(Exercise objective) Copy the records below line by line and word for word, from the very first line through the line with "preprint (which was", omitting each picture.

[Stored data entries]

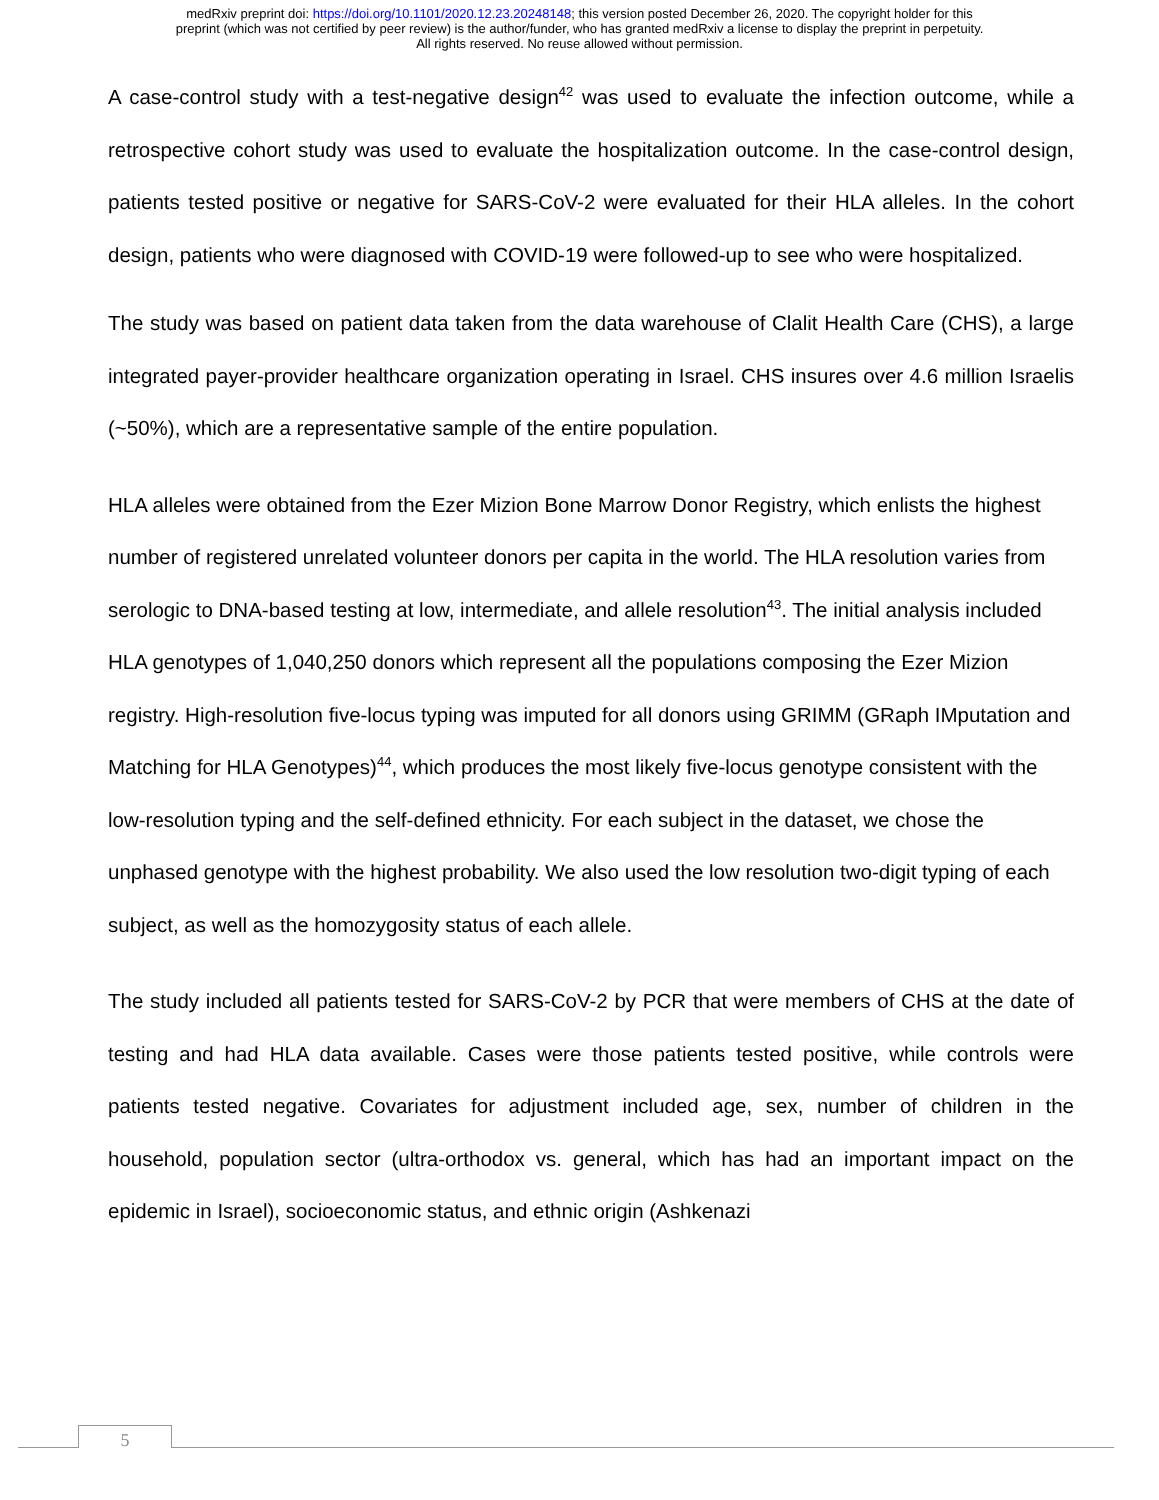medRxiv preprint doi: https://doi.org/10.1101/2020.12.23.20248148; this version posted December 26, 2020. The copyright holder for this
preprint (which was not certified by peer review) is the author/funder, who has granted medRxiv a license to display the preprint in perpetuity.
All rights reserved. No reuse allowed without permission.
A case-control study with a test-negative design<sup>42</sup> was used to evaluate the infection outcome, while a retrospective cohort study was used to evaluate the hospitalization outcome. In the case-control design, patients tested positive or negative for SARS-CoV-2 were evaluated for their HLA alleles. In the cohort design, patients who were diagnosed with COVID-19 were followed-up to see who were hospitalized.
The study was based on patient data taken from the data warehouse of Clalit Health Care (CHS), a large integrated payer-provider healthcare organization operating in Israel. CHS insures over 4.6 million Israelis (~50%), which are a representative sample of the entire population.
HLA alleles were obtained from the Ezer Mizion Bone Marrow Donor Registry, which enlists the highest number of registered unrelated volunteer donors per capita in the world. The HLA resolution varies from serologic to DNA-based testing at low, intermediate, and allele resolution<sup>43</sup>. The initial analysis included HLA genotypes of 1,040,250 donors which represent all the populations composing the Ezer Mizion registry. High-resolution five-locus typing was imputed for all donors using GRIMM (GRaph IMputation and Matching for HLA Genotypes)<sup>44</sup>, which produces the most likely five-locus genotype consistent with the low-resolution typing and the self-defined ethnicity. For each subject in the dataset, we chose the unphased genotype with the highest probability. We also used the low resolution two-digit typing of each subject, as well as the homozygosity status of each allele.
The study included all patients tested for SARS-CoV-2 by PCR that were members of CHS at the date of testing and had HLA data available. Cases were those patients tested positive, while controls were patients tested negative. Covariates for adjustment included age, sex, number of children in the household, population sector (ultra-orthodox vs. general, which has had an important impact on the epidemic in Israel), socioeconomic status, and ethnic origin (Ashkenazi
5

(Output of the task)
medRxiv preprint doi: https://doi.org/10.1101/2020.12.23.20248148; this version posted December 26, 2020. The copyright holder for this
preprint (which was not certified by peer review) is the author/funder, who has granted medRxiv a license to display the preprint in perpetuity.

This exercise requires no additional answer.